== SOURCE PASSAGE ==
As a searcher, spiritually, atmospherically and inspirationally, I was struck by this description as Abbey explores a side canyon in the section formerly known as Glen Canyon which is now under water:

“Is this at last the locus Dei?  There are enough cathedrals and temples and altars here for a Hindu pantheon of divinities. Each time I look up one of the secretive little side canyons I half expect to see not only the cottonwood tree rising over its tiny spring- the leafy god, the desert’s liquid eye- but also a rainbow colored corona of blazing light, of pure spirit, pure being, pure disembodied intelligence, about to speak my name.”

He goes on to describe the weakness of mankind’s imagination. I understand him to mean that could we find enough amazement and awe in things natural, it would be sufficient to quell the thirst for wonderment.

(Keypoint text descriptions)

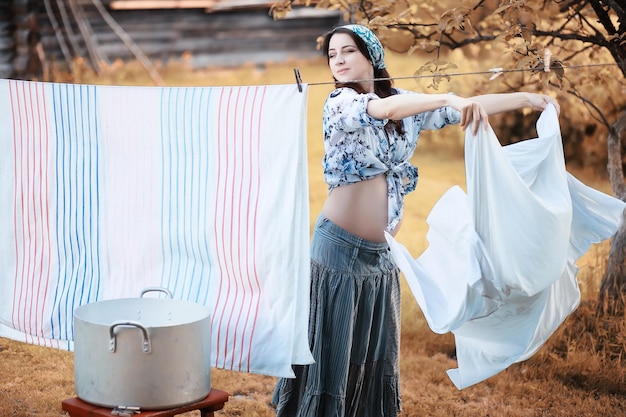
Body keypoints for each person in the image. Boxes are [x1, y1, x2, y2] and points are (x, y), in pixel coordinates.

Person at [272, 24, 560, 417]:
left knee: (371, 358)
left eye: (347, 52)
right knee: (332, 356)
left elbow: (463, 106)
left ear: (370, 55)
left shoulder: (404, 103)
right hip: (338, 250)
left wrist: (530, 98)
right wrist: (448, 96)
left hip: (384, 257)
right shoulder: (340, 103)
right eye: (332, 54)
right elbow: (384, 110)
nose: (337, 60)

== WORK TASK A ==
Based on the Glen Canyon passage, say yes or no to whether each statement below agrees with it, quoting the exact deciding words. (i) The area where Abbey explores a side canyon is now under water. (ii) In the quotation, the cottonwood tree is called "the leafy god." (iii) Abbey says he fully expects to see a corona of blazing light.
== WORK TASK B ==
Write a paragraph that picks up the Glen Canyon passage right after its final sentence.

== ANSWER BOX A ==
(i) Yes: "in the section formerly known as Glen Canyon which is now under water"
(ii) Yes: "the cottonwood tree rising over its tiny spring- the leafy god"
(iii) No: "I half expect to see"

== ANSWER BOX B ==
The spiritual search which I strive for daily in playing music seems to be about the practice, the consistency. Is this practice that which binds a life? Is it creating coherence, and solidifying  or providing a foundation for a life? Without a foundation, a reason, a center or that which guides your spirit, life is reduced to anxious searching. But with this foundation, reason or center guiding the spirit, we are on an adventure to discover sense expanding experiences throughout each and every day.

Through playing music I aim to transcend to a spiritual mindset of creating beauty and nuance that both fills listeners and myself with renewed energy and positive creative forces. This is a spirit guiding challenge for excellence, and as Edward Abbey quoted a wise man: All things excellent are as difficult as they are rare.